Malloy insists he already has made huge strides in these areas.

When it comes to transportation, the governor says, he has outspent all of his predecessors in recent history.

For example, the administration touts an analysis showing state transportation “funding” has averaged $1.94 billion a year under Malloy, compared with $1.74 billion under Rell.

Transportation advocates counter this isn’t an impressive claim, and that Connecticut has been under-funding its transportation network for decades.

And since Malloy has been governor, state government has amassed billions of dollars of backlogged financing – borrowing approved by the State Bond Commission yet not executed. Much of this backlog involves transportation financing, and advocates say these bonds aren’t being issued, in part, because the budget lacks sufficient funds to begin paying them off.

“These are promises that are being made that aren’t being delivered,” said Foley, who said the bonding backlog amounts of economic “trickery” by the Malloy administration.

Foley told business leaders last week that, “I certainly will protect the assets in the Special Transportation Fund,” but offered no specifics on how he would direct more money to transportation.

The Q Bridge on I-95 over New Haven harbor under construction.

Ctmirror.org file photo

The Q Bridge on I-95 over New Haven harbor under construction.

Foley and Malloy both insist they aren’t seeking tolls, though they haven’t ruled them out.
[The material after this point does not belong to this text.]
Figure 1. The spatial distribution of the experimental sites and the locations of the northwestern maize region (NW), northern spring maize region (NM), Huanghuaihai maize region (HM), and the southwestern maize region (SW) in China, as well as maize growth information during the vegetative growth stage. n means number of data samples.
The governor told transportation advocates at a forum last month that he would consider them if federal transportation aid to states drops dramatically.

“If there’s a doomsday, we’re going to have to look at this,” Malloy said, adding he would insist upon an amendment to the state Constitution to try to prevent toll receipts from being used for non-transportation purposes.

Saving jobs or corporate welfare?

But it’s the role of government incentives for big business where Foley and Malloy see things most differently.

Foley says the administration has lavishly doled out “corporate welfare” in an attempt to mask Connecticut’s sluggish economic recovery. He frequently cites two examples:

  • $400 million in tax breaks approved earlier this year for United Technologies Corp. While it will trigger a $500-million expansion by UTC, it actually allows the aerospace giant to downsize modestly and still receive state aid. It passed with overwhelming bipartisan support, and Malloy said it was crucial to preserve Connecticut’s engineering base.
  • $291 million in state bonding approved in 2011 to build a new genomic medicine research facility for The Jackson Laboratory, and to subsidize the nonprofit insitute’s operations for the first 10 years. The lab is required to employ up to 300 people by the decade’s end.

The Jackson Laboratory deal was more controversial, with nearly all of the legislature’s Republican minority opposing it.

Foley echoed GOP lawmakers’ concerns: A $291 million investment plus $120 million in interest on the financing represents more than $1.3 million  for each guaranteed job.

“A million dollars a job? Are you kidding me?” Foley said last week just before the lab officially opened. “It’s government largesse.”

UConn Health Center constructionFoley predicted UTC, The Jackson Laboratory, and other recipients of corporate assistance still will look to leave Connecticut in the future, as soon as the state aid ends.

Under the Malloy strategy, “you have to keep up the bribes,” Foley added. “It’s like a gambling habit.”

But the governor fired back that The Jackson Laboratory would be” a center that attracts great researchers. … There is no downside to this. We’re very proud of it.”

An administration analysis insists it will create about 4,000 long-term bioscience jobs alone, with the economic activity from this cluster sparking growth of another 2,000 permanent jobs in other fields.

Foley’s economic plan also calls for the state to focus on attracting key industries – including biotechnology – that provide high-value jobs, including health care, engineered manufacturing, financial services, energy research and pharmaceuticals.

But while Foley said the key to attracting these types of businesses is lowering the cost of doing business here, his plan adds that he would reach out to businesses personally, “convincing them that Connecticut is the place to be.”